She listened to him with no greater show of emotion than an increased pallor. She remembered the wounded man only as a bad husband and a bad father. Her life would have been less hard to bear if he had died years ago, but now that death stood near him, a miserable sense of desolateness fell upon her, inconsistent as such a feeling might seem.
The village was full of excitement during this week. Everybody was ready with suggestions and conjectures, everybody wanted to account for the assault. At first there seemed no accounting for it at all, but at length some one recollected that Lowrie had been last seen with Spring and Braddy. They had “getten up a row betwixt theirsens, and t'others had punsed him.”
The greatest mystery was the use of vitriol. It could only be decided that it had not been an ordinary case of neighborly “punsing,” and that there must have been a “grudge” in the matter. Spring and Braddy had disappeared, and all efforts to discover their whereabouts were unavailing.

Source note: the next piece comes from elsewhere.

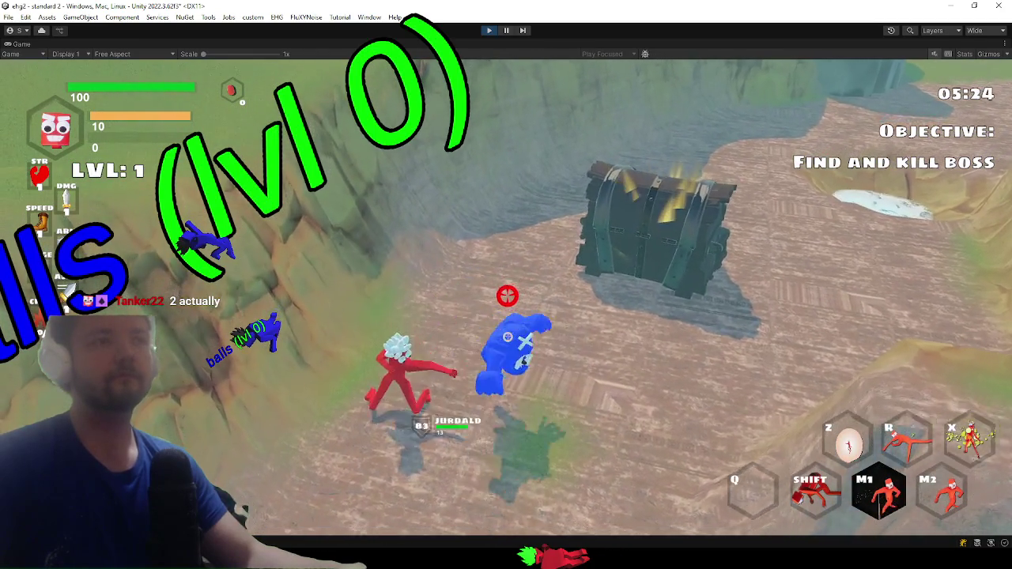
key("w")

On the subject of Liz's flight Joan was silent, but it did not remain a secret many hours. A collier's wife had seen her standing, crying, and holding a little bundle on her arm at the corner of a lane, and having been curious enough to watch, had also seen Landsell join her a few minutes later.
“She wur whimperin' afore he coom,” said the woman, “but she cried i' good earnest when he spoke to her, an' talked to him an' hung back as if she could na mak' up her moind whether to go or no. She wur a soft thing, that wench, it wur allus whichivver way th' wind blowed wi' her. I could nivver see what that lass o' Lowrie's wanted wi' her. Now she's getten th' choild on her honds.”
The double shock had numbed Joan. She went about the place and waited upon her father in a dull, mechanical way. She said but little to the curious crowd, who, on pretence of being neighborly, flocked to the house. She had even had very little to say to Anice. Perhaps after all, her affection for poor Liz had been a stronger one than she had thought.
“I think,” Grace said gently to Anice, “that she does not exactly need us yet.”
He made the remark in the Rector's presence and the Reverend Harold did not agree with him.
“I am convinced that you are mistaken, Grace,” he said. “You are a little too—well, too delicately metaphysical for these people. You have sensitive fancies about them, and they are not a sensitive class. What they want is good strong doctrine, and a certain degree of wholesome frankness. They need teaching. That young woman, now—it seems to me that this is the time to rouse her to a sense of her—her moral condition. She ought to be roused, and so ought the man. It is a great pity that he is unconscious.”
Of Joan's strange confession of faith, Anice had told him something, but he had been rather inclined to pronounce it “emotional,” and somehow or other could not quite divest himself of the idea that she needed the special guidance of a well-balanced and experienced mind. The well-balanced and experienced mind in view was his own, though of course he was not aware of the fact that he would not have been satisfied with that of any other individual. He was all the more disinclined to believe in Joan's conversion because his interviews with her continued to be as unsatisfactory as ever. Her manner had altered; she had toned down somewhat, but she still caused him to feel ill at ease. If she did not defy him any longer or set his teachings at naught, her grave eyes, resting on him silently, had sometimes the effect of making his words fail him; which was a novel experience with the Rector.